La brillante mirada de Mercy se desvió hacia un lado.
—No lo hará. Si mi Lord vence… ¡y tiene que vencer!, se convertirá en rey y restablecerá las antiguas costumbres. Las cosas… han ido demasiado lejos como para que él tome en consideración alguna otra forma de actuar.
Por un breve momento, el científico prevaleció en él.
—Mercy, las antiguas costumbres no pueden ser restablecidas. La llegada de los Humanos, la adulteración de la cultura exótica por nuestra tecnología, la hibridación de la raza… ¡no pueden ser invertidas! Nodonn tiene que saber esto.

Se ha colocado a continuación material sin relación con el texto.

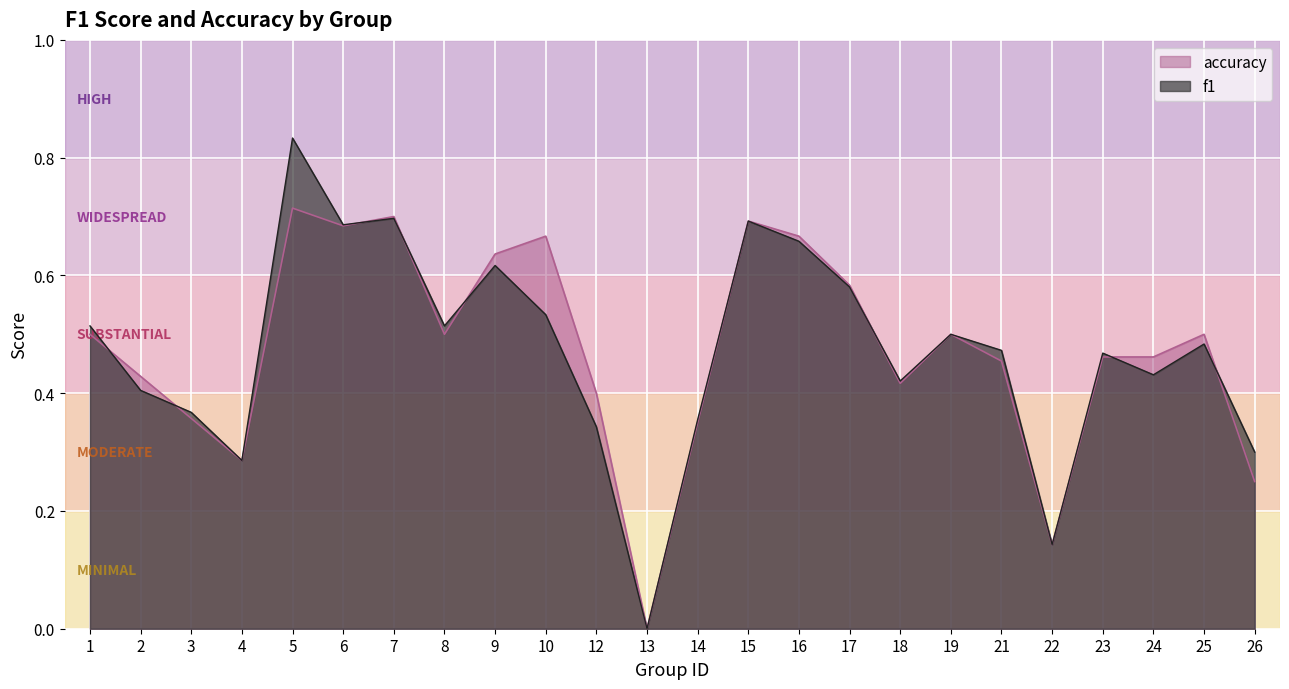

Which series has the widest spread of values?

f1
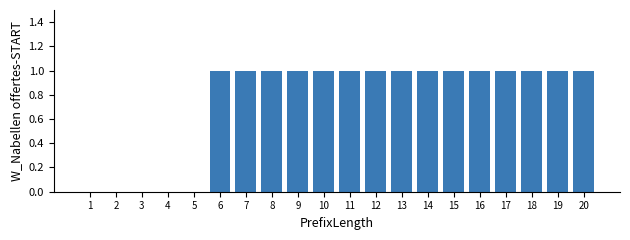

Reading right to left, what are all the values shown in this chart?

20=1	19=1	18=1	17=1	16=1	15=1	14=1	13=1	12=1	11=1	10=1	9=1	8=1	7=1	6=1	5=0	4=0	3=0	2=0	1=0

—Calla, Bryan. ¡No sigas con esas cosas ominosas! —Agitó su mano, y el distante torneo brotó a la vida en el diáfano aire más allá del parapeto—. ¡Mira! ¡Veremos los juegos juntos, y en los descansos me amarás una y otra vez con la excitación! Pero no temas que tus civilizadas sensibilidades se vean demasiado afrontadas, no por la gente que va a encontrar la muerte en los Acontecimientos de este Primer Día. Toda esa maravillosa violencia es sólo en bien del deporte.

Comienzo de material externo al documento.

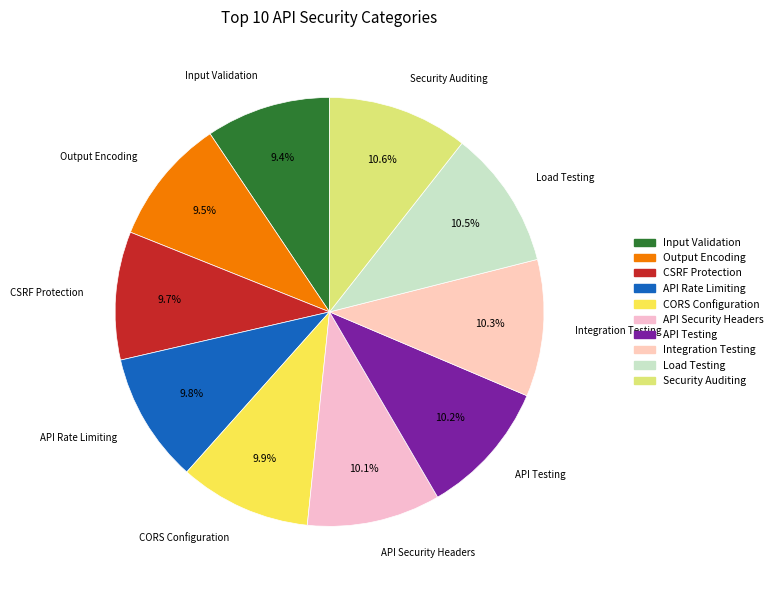

Is there any slice that represents more than half of the pie?

No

—Así pues, soy civilizado, ¿eh? —Riendo, cayeron de nuevo sobre los almohadones. A todo su alrededor giraban los enfrentamientos preliminares del Combate… las justas de caballeros Tanu y las carreras de carros y las carreras de chalikos; las aullantes y destartaladas competiciones Firvulag y la versión gnómica de la Pequeña Gente de los juegos de las tierras altas; la Confrontación de Animales en la cual Tanu y Firvulag y Humanos con torques de oro enfrentaban sus habilidades puramente naturales contra los feroces animales del plioceno (¿y podía creer Bryan a sus empañados ojos cuando vio quién iba a ser el oponente del antropoide gigante?); y luego el Combate de Doncellas Guerreras, donde las mujeres Tanu y Humanas con torques de oro luchaban entre sí para las listas con horripilantes ilusiones y genuinas armas, deteniéndose tan sólo en los umbrales de la decapitación ritual a fin de que las perdedoras pudieran ser restauradas por la Piel a tiempo para las hostilidades reales de pasado mañana.

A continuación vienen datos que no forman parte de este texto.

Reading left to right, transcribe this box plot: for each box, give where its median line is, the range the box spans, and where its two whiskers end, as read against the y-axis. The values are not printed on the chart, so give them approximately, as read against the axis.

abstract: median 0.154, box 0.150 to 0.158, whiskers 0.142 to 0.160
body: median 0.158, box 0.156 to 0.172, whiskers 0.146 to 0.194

Bryan y Mercy contemplaron el espectáculo toda la tarde y la mayor parte de la noche, ya que nadie parecía dormir durante el tiempo del Gran Combate, en el que los días duraban de amanecer a amanecer. Y ella tenía razón respecto a la excitación inflamándoles, y cuando se levantó para marcharse él estaba tan saciado que no pudo ni alzarse.
—Oh, realmente has encontrado lo que buscabas —le dijo ella, besando su frente—. Así que no me reproches el no haber cumplido con mi parte del trato. Aguarda hasta que vengan a buscarte, amor. Y una vez haya terminado todo, nos encontraremos una última vez.
Recompuso su magnífico atuendo cortesano, y se marchó cruzando la cerrada puerta del mismo modo como había entrado.